Europe, Asia, America, disappear!
Our avenging march has occupied all,
City and country!—We shall be crushed!
Volcanoes shall erupt! And the ocean struck. . .

In that one single stanza, along with a crazed ebullience and a resolve to erase the present order, there appears the bitter relish of the devaluation of our own, and of everyone's, 'ebullience of youth'. The poem ends like this:

But it’s nothing; I am here; I am still here.

In generalizing about great poetry, there's the danger that when we ourselves read this poetry, here and there we're obliged to insert 'if' and 'but, perhaps'. The case of Iqbal is before us-- he doesn't come within our grasp through any single principle/approach. The case of Mir and Ghalib is even more complex than that of Iqbal.
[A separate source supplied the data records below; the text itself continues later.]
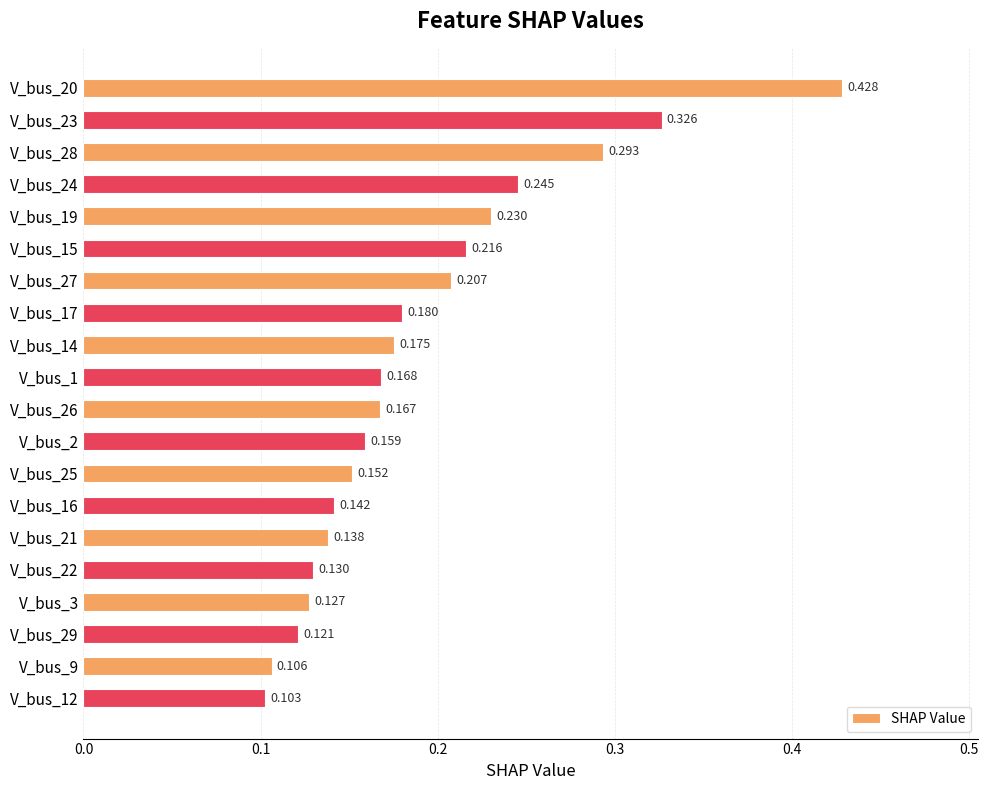

How many bars are there in total?

20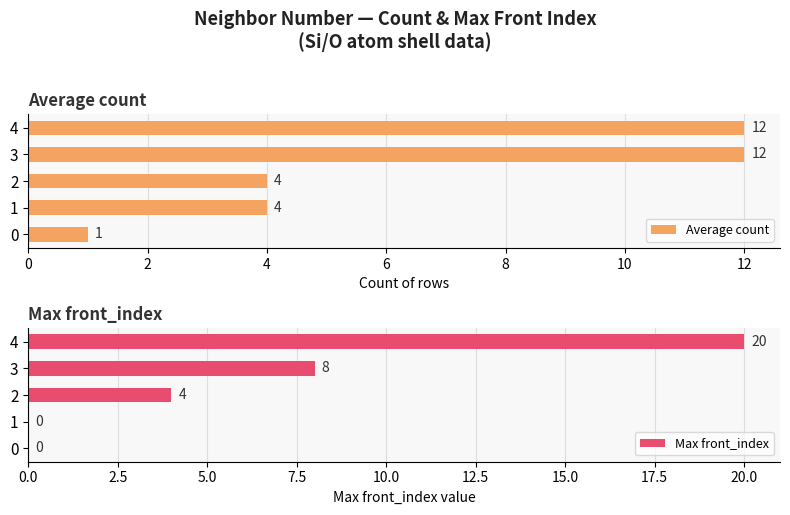

What is the difference between the highest and lowest values at 2?

4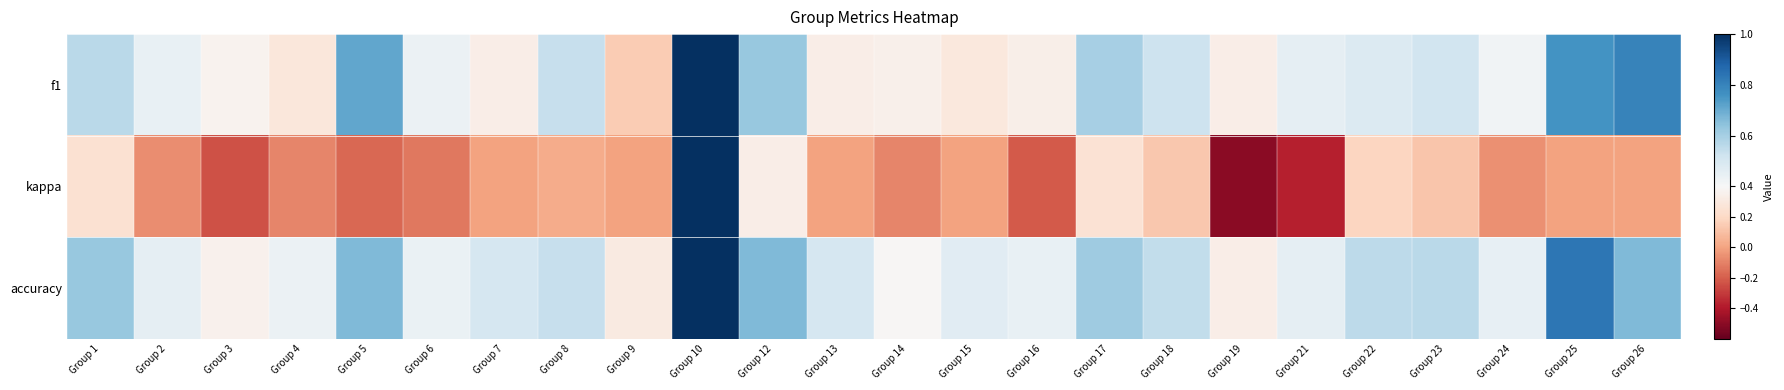

At Group 7, list the series in order from largest to smallest.

accuracy, f1, kappa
Read this present verse of Mir's, and reflect that if the 'ebullience of youth' were not there, then it would be nothing at all. But in this verse too, along with a kind of ebullience like that of Rimbaud's poem, there are also some mysterious forces-- some of which are in the personality of the speaker, and some outside him. From the second divan:

{1044,6}.

FWP:

SETS == EK
MOTIFS == WINE
NAMES
TERMS

SRF uses the rubric of the 'ebullience of youth' to compare Rimbaud's poem to Mir's verse. I can't really see it, myself. Rimbaud's poem is full of wild, exclamatory passion and an explicit if (despairingly) vain call for vengeance, blood, terror-- apparently for universal revolution or destruction. (Read the whole poem and see.) Not only is that kind of cosmic violence (complete with volcanoes!) not apparent in Mir's little opening-verse, but it would hard to think how there could even be room for it.

SRF finds that without the 'ebullience of youth', the verse would be nothing at all'. Surely that sells the verse short. He points to the importance of the word ek , but only to one of its meanings: 'single'. But the 'gulabi' could equally well be 'particular', or 'unique', or 'excellent'. Mir and Ghalib are both so poetically clever that they almost never say anything like ek achchhii chiiz or ek burii chiiz ; they say only ek chiiz , and thus invite (and compel) us to decide for ourselves what kind of quality the thing in question would possess. By taking the multivalence of ek more seriously, we can see in the verse an exploration not so much of youthful passion, but rather of the nature of the obsessive personal 'intoxication' of madness and suffering, including its possible culmination in mystical 'self-lessness'. And this kind of intoxication is just the reverse of 'youthful', for it is explicitly said to last a lifetime-- just as a sharaabii doesn't at all have to be young.